Although press reports say UBS was not enthusiastic about the merger, it stands to benefit. It
will be the dominant bank at home and will control US$5 trillion in global wealth and asset
management assets. S&P revised its outlook on UBS’ ratings to negative yesterday; we don’t
disagree with the agency’s view that the deal will involve “material execution risk.” UBS expects
US$8 billion in cost savings, but this will require disruptive cuts, especially at CS’s investment
bank (already slated for downsizing).
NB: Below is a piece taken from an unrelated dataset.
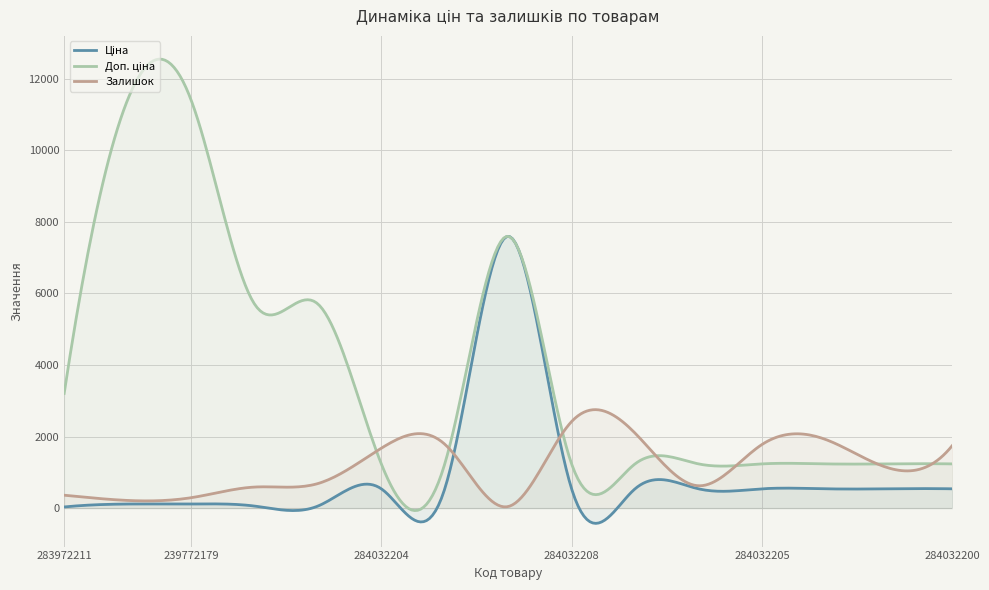

What is the greatest value displayed?

12547.7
The Swiss government is providing support for the deal,
however, including using its emergency powers to allow it to close without shareholder approval.
Closing is expected in the second quarter. UBS is getting liquidity support from the SNB. After an
initial CHF5 billion in losses which UBS will absorb, the Swiss authorities will also provide up to
CHF9 billion to cover additional losses on non-core assets. UBS will have CHF56 billion of
“badwill” (including the AT1 write-off), to help offset purchase accounting marks, restructuring
costs and the run-off of non-core assets. Regulators will now demand higher capital ratios, but
there will be a transition period. Credit Suisse senior bondholders are also winners since the
senior debt is effectively being bailed out (though regulators will not utter the B word). The
6.537% notes due 8/12/33 soared to $95 yesterday, from $71.50 on Friday. Considering the
integration risks, we maintain an underperform opinion at this new higher level.

LyondellBasell Industries: March 20

…The company’s fourth quarter results reflected margins stabilizing at the lower levels seen
towards the end of the third quarter driven by high energy and feedstock costs as well as softer
global demand. LYB expects these challenging market conditions to persist at least through the
first half of 2023 with the second half showing improvement. In response, the company is
aligning production at its plants with global demand trends (first quarter utilization for Olefins &
Polyolefins and Intermediates & Derivatives are expected to be about 80%). Start-up activities
for the new PO/TBA capacity in Houston remain on track for the end of the first quarter. The
company expects typical spring and summer seasonal demand improvements and is prepared
to leverage any increased economic activity in China as the year progresses.
Based on our revised 2023 projections, we expect leverage to increase to 2.5x as a more
modest level of free cash flow generation is mostly used for share buybacks with leverage likely
to begin receding in 2024. The 3.5% senior notes due 2027 yield 5.0%. Recommendation
changed to underperform with limited downside.